> [Exercise aim] Write out every line of text from the material below, character for character and in the same order. Leave the pictures out of your answer.

> [Records shown]
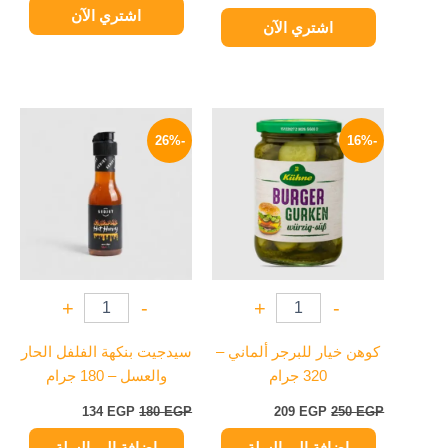
اشتري الآن
اشتري الآن
السعر
السعر
السعر
السعر
الأصلي
الحالي
الأصلي
الحالي
-26%
-16%
هو:
هو:
هو:
هو:
134 EGP.
180 EGP.
209 EGP.
250 EGP.
+
-
+
-
كوهن خيار للبرجر ألماني –
سيدجيت بنكهة الفلفل الحار
320 جرام
والعسل – 180 جرام
134
EGP
180
EGP
209
EGP
250
EGP
إضافة إلى السلة
إضافة إلى السلة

> [Response area]
اشتري الآن
اشتري الآن
السعر
السعر
السعر
السعر
الأصلي
الحالي
الأصلي
الحالي
-26%
-16%
هو:
هو:
هو:
هو:
134 EGP.
180 EGP.
209 EGP.
250 EGP.
+
-
+
-
كوهن خيار للبرجر ألماني –
سيدجيت بنكهة الفلفل الحار
320 جرام
والعسل – 180 جرام
134
EGP
180
EGP
209
EGP
250
EGP
إضافة إلى السلة
إضافة إلى السلة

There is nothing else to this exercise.